- _Text shown_

"""

Gorbachev may be correct. The U.S. fought a successful proxy war, but it involved introducing the Afghan mujahedin, and precursors of modern jihadis, to modern weapons of war. Most of these elements had never seen anything fancier than Peshawar copies of Lee- Enfield bolt action rifles, and we gave them Stingers. We bought the Stingers back, but we couldn’t erase their imaginations.
The U.S. may now view Islamic fundamentalism with the same apprehension as the Russians, but this is new. So now we can posit a litany of Russian complaints, of how the Russians view us:
Our sympathies could empower jihadist elements that could tear Russia apart.
We are dangerous fools, capable of fatally harming Russia, simply by not thinking about the consequences of our actions.
With the expansion of NATO, Russia’s western borders have been stripped of even a vestigial buffer.
Barack Obama’s secretary of state, Hillary Clinton, acted as cheerleader of the opposition during the 2011 Russia elections. How foolish of us not to understand that Russian elections, even with a fair count, are a ceremony of affirmation, not choice.
I’ve left out sanctions, which are reactions, not doctrine. We assume that mutual distrust has rational roots. But foreign affairs has always had a tinge of the psychopathic, with behaviors that would not be accepted of citizens. We could attempt remediation, and receive a psychopathic response, as suggested by Fiona Hill’s Mr. Putin: Operative in the Kremlin. But we have the obligation to try.
Our possible initial responses to their objections:
We aren’t empowering jihadists. At least, we hope we aren’t. We’re for a free Syria, we want Assad gone, and we want to defeat ISIS.
The freedom of Eastern Europe is not negotiable. Buffer states as pawns of great powers aren’t either. Get out of Ukraine.
Interference with Russia’s Potemkin democracy is something to talk about. But stay the hell out of our elections.

"""

- _Stored records_

"""

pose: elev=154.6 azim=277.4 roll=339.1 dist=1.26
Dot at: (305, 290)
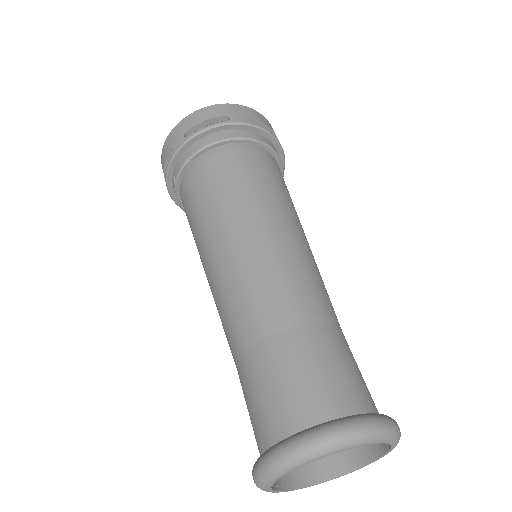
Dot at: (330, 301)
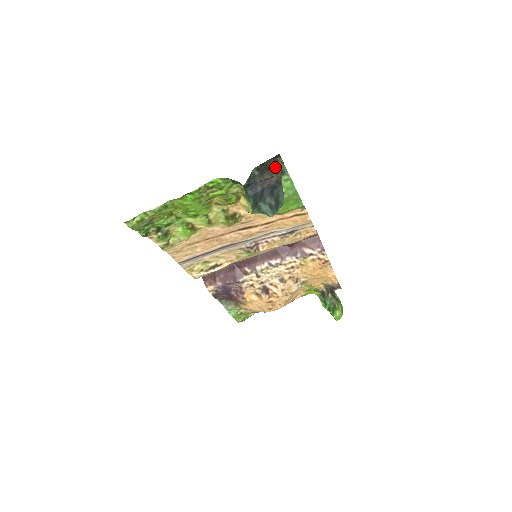
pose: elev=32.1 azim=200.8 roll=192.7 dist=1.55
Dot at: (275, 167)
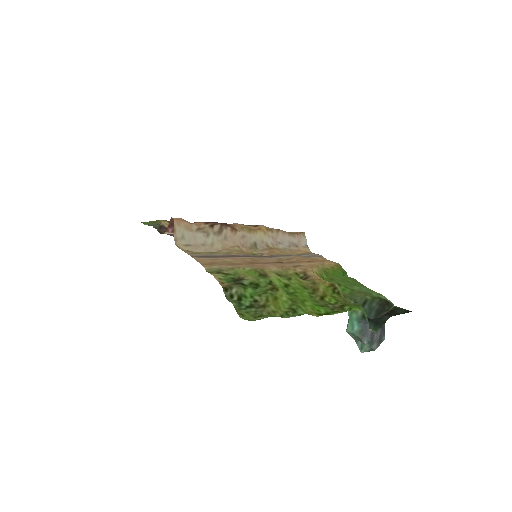
Dot at: (395, 307)
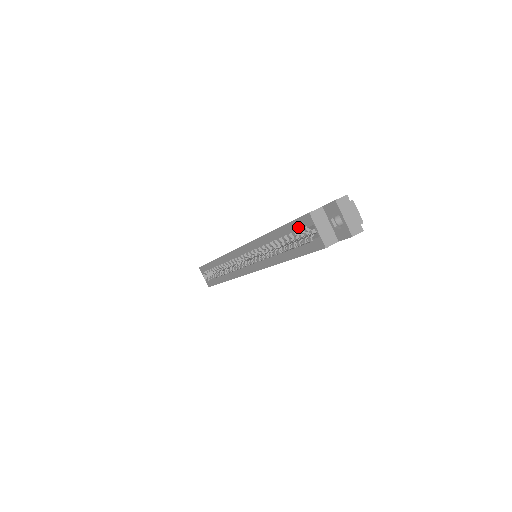
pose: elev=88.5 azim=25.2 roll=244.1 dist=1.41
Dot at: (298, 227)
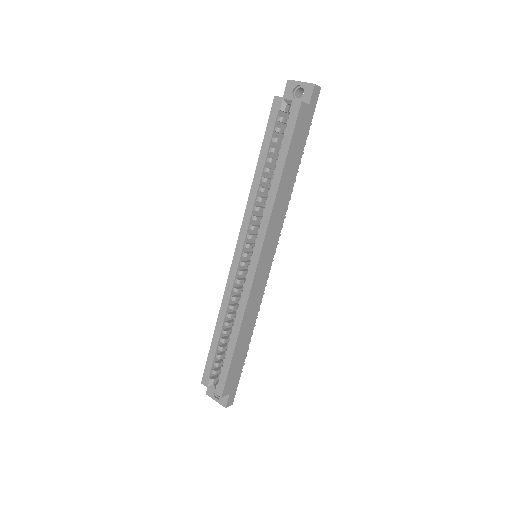
Dot at: (273, 123)
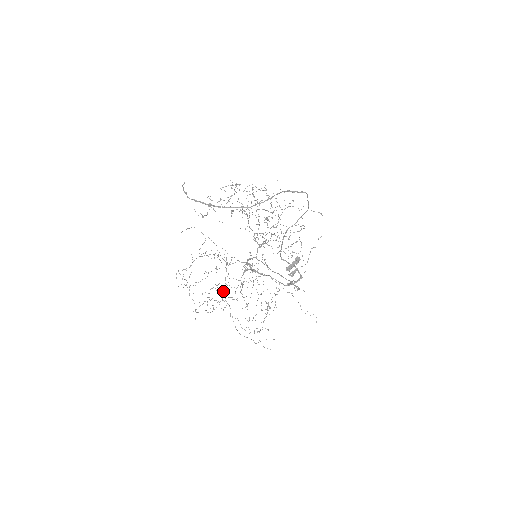
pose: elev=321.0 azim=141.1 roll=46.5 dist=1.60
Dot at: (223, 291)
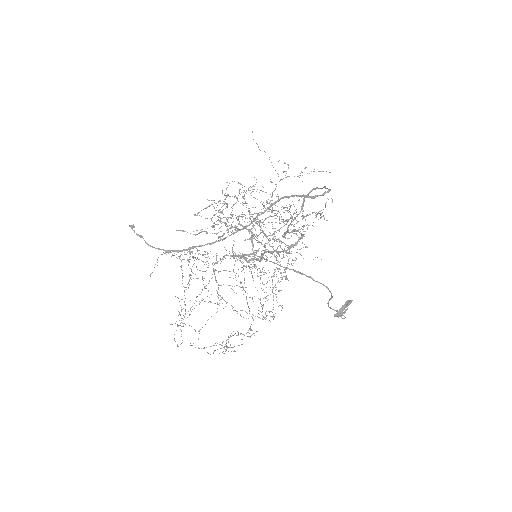
Dot at: (217, 293)
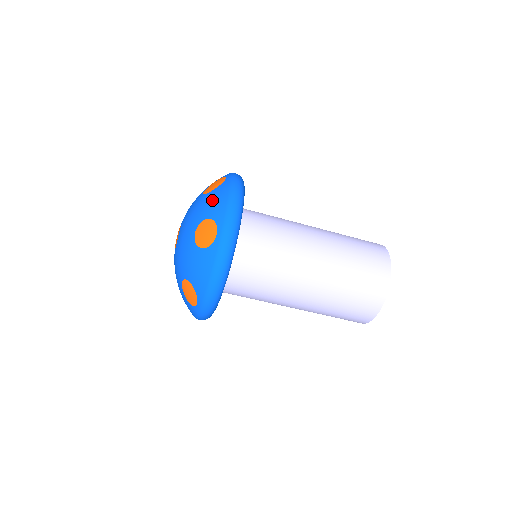
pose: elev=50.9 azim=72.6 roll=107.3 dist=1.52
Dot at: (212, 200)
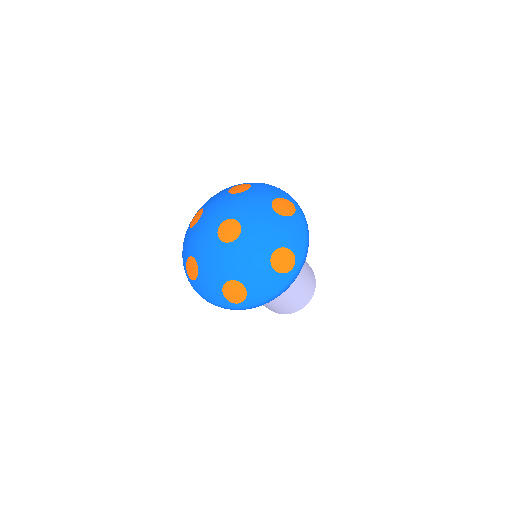
Dot at: (264, 283)
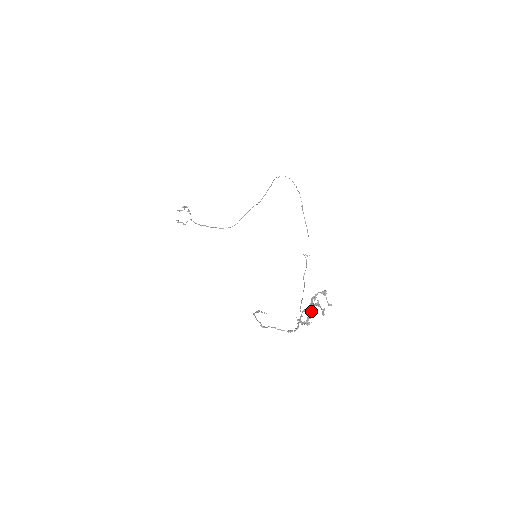
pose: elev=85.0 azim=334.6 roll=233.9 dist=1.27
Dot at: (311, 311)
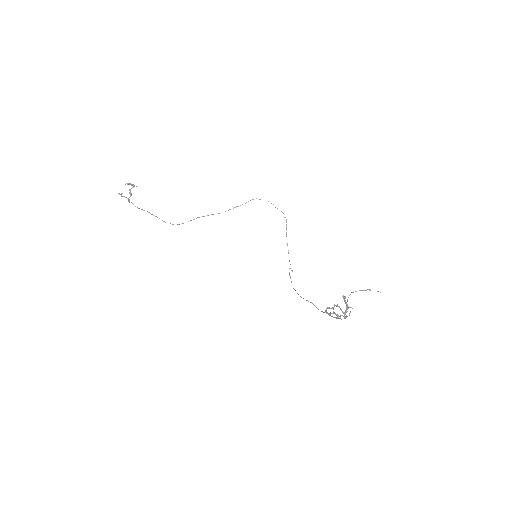
Dot at: (347, 307)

"""

- _Problems and tasks_
1. Duplicate the piece on U.S.–Russia relations word for word, starting at the words that contain "Gorbachev may be" and stopping after "of our actions.".
2. Which people does the piece on U.S.–Russia relations name, counting the author of the book it cites but not the book's title?
3. Can you condense the paragraph of the piece on U.S.–Russia relations that begins "I've left out sanctions" into a short bulleted list that keeps its main points?
The records have no connection to the piece on U.S.–Russia relations.

- _Solutions_
1.
Gorbachev may be correct. The U.S. fought a successful proxy war, but it involved introducing the Afghan mujahedin, and precursors of modern jihadis, to modern weapons of war. Most of these elements had never seen anything fancier than Peshawar copies of Lee- Enfield bolt action rifles, and we gave them Stingers. We bought the Stingers back, but we couldn’t erase their imaginations.
The U.S. may now view Islamic fundamentalism with the same apprehension as the Russians, but this is new. So now we can posit a litany of Russian complaints, of how the Russians view us:
Our sympathies could empower jihadist elements that could tear Russia apart.
We are dangerous fools, capable of fatally harming Russia, simply by not thinking about the consequences of our actions.

2. Gorbachev, Barack Obama, Hillary Clinton, Fiona Hill, Assad

3.
- Sanctions are omitted because they are reactions, not doctrine.
- We assume mutual distrust has rational roots, but foreign affairs has always had a tinge of the psychopathic, with behaviors not accepted of citizens.
- An attempt at remediation could meet a psychopathic response, as Fiona Hill's *Mr. Putin: Operative in the Kremlin* suggests.
- We still have the obligation to try.